Tips to take injured wild birds under your wing
Animal lover Roger Gladwell made headlines earlier this month for rescuing an injured pelican, reminding us of the importance of being kind to animals.
He pulled over on the N7 when he saw the injured bird.
"The bird is very big and each time I tried to approach it, it would launch itself at me flapping its wings, poking with its huge jaws. It would try to attack me, snapping its jaws. A fellow came and tried to help me subdue it."
Gladwell said they tried to catch the bird, but it ran into the road, stopping traffic.
"Eventually a police van came and stopped along with a metro police car and helped to capture the bird. We used a rope, looped it around its neck. A random woman came by and asked to take the bird home but we insisted it needed to be taken to Sanccob straight away."
The Southern African Foundation for the Conservation of Coastal Birds (Sanccob) Seabirds Rehabilitation Centre took the bird in and vet Meriza van den Berg said that the pelican had only sustained a minor injury to the leg during the incident.
“We did X-rays which showed that he did have an old fracture in a bone in his wing. Our tests show that he is in perfect shape to now be released into a marsh area nearby.”
Should you see a bird in distress, injured or in an unsafe environment, you can contact Sanccob on their 24-hour contact number and help will be sent. The organisation has a team of first responders trained to professionally handle wild birds all along the coast. When a call is made, the closest responder will be dispatched or a vehicle will be sent to take the bird to their facility.

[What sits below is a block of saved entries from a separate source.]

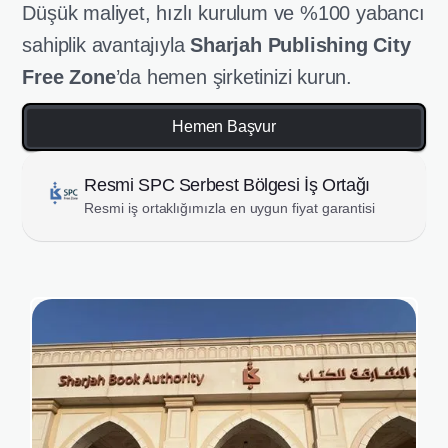
Düşük maliyet, hızlı kurulum ve %100 yabancı
sahiplik avantajıyla
Sharjah Publishing City
Free Zone
’da hemen şirketinizi kurun.
Hemen Başvur
Resmi SPC Serbest Bölgesi İş Ortağı
Resmi iş ortaklığımızla en uygun fiyat garantisi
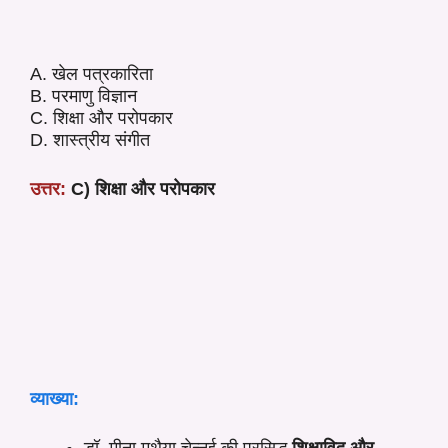
A. खेल पत्रकारिता
B. परमाणु विज्ञान
C. शिक्षा और परोपकार
D. शास्त्रीय संगीत
उत्तर:
C) शिक्षा और परोपकार
व्याख्या:
डॉ. मीना मुथैया चेन्नई की प्रसिद्ध
शिक्षाविद और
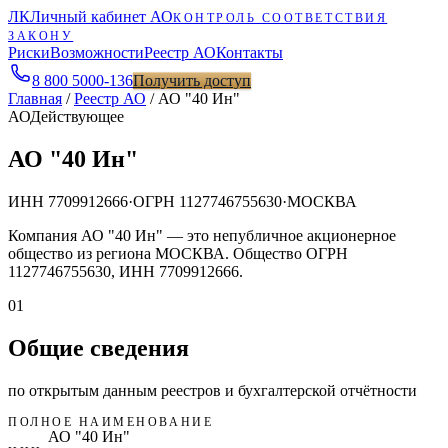
ЛК
Личный кабинет АО
КОНТРОЛЬ СООТВЕТСТВИЯ
ЗАКОНУ
Риски
Возможности
Реестр АО
Контакты
8 800 5000-136
Получить доступ
Главная
/
Реестр АО
/
АО "40 Ин"
АО
Действующее
АО "40 Ин"
ИНН
7709912666
·
ОГРН
1127746755630
·
МОСКВА
Компания АО "40 Ин" — это непубличное акционерное
общество из региона МОСКВА. Общество ОГРН
1127746755630, ИНН 7709912666.
01
Общие сведения
по открытым данным реестров и бухгалтерской отчётности
ПОЛНОЕ НАИМЕНОВАНИЕ
АО "40 Ин"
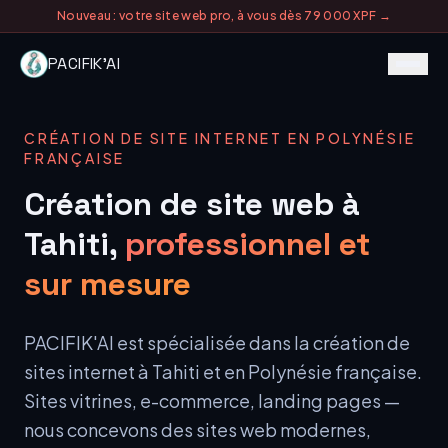
Nouveau : votre site web pro, à vous dès 79 000 XPF →
PACIFIK'AI
Solutions
Solutions
01
CRÉATION DE SITE INTERNET EN POLYNÉSIE
Expertise
Chatbots IA
FRANÇAISE
Chatbots IA
Expertise
02
Création de site web à
Automatisation
Automatisation
Blog
SEO & Referencement IA
Tahiti,
professionnel et
Blog
SEO & Referencement IA
Extraction docs
03
Extraction docs
IA Conversationnelle 24/7
sur mesure
FAQ
IA Conversationnelle 24/7
Marketing IA
Marketing IA
FAQ
04
Sites Haute Conversion
Sites Haute Conversion
PACIFIK'AI est spécialisée dans la création de
Contenu & visuels IA
Contenu & visuels IA
Contact
Contact
05
Production Contenu x10
sites internet à Tahiti et en Polynésie française.
Production Contenu x10
Sites web
Sites web
Sites vitrines, e-commerce, landing pages —
Zero Tache Manuelle
Zero Tache Manuelle
nous concevons des sites web modernes,
Applications
Applications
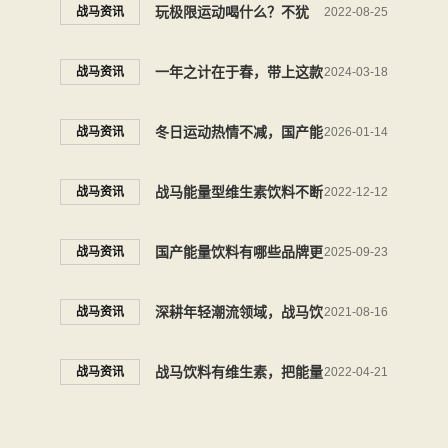
撞，来自夏日的同频能量
玩极限运动喝什么？不犹
战马资讯
2022-08-25
豫，就选战马能量型维生素
一年之计在于春，带上这款
战马资讯
2024-03-18
饮料
热门运动饮料跑起来
冬日运动热情不减，国产能
战马资讯
2026-01-14
量饮料战马助力年轻人运动
战马能量型维生素饮料不断
战马资讯
2022-12-12
不停
创新与突破，成为备受年轻
国产能量饮料有哪些品牌更
战马资讯
2025-09-23
人喜爱的运动饮料
受年轻人喜欢，开学季当然
深耕年轻潮流领域，战马饮
战马资讯
2021-08-16
选战马
料助力突破自我
战马饮料有维生素，把能量
战马资讯
2022-04-21
玩到顶尖的唯有它了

Marine wildlife management programme co-ordinator, Two Oceans Aquarium Education Foundation, Brett Glasby, said: “We have a responsibility as humans to care for wild animals when they are in need”.
He said that every year pelicans migrate from the lands across the N7 and it isn't uncommon for wildlife to enter urban spaces, which causes conflict.
’’When you see an injured animal, please keep an eye on the animal until help arrives. This way, the rescue team can get it the help it needs, quickly.
“When you do see an animal in need, especially a wild animal, do not approach it as it’s in a state of panic or in pain. In this state, they’re dangerous and defensive. Alert law enforcement or local animal rescue teams and they will know best what to do.”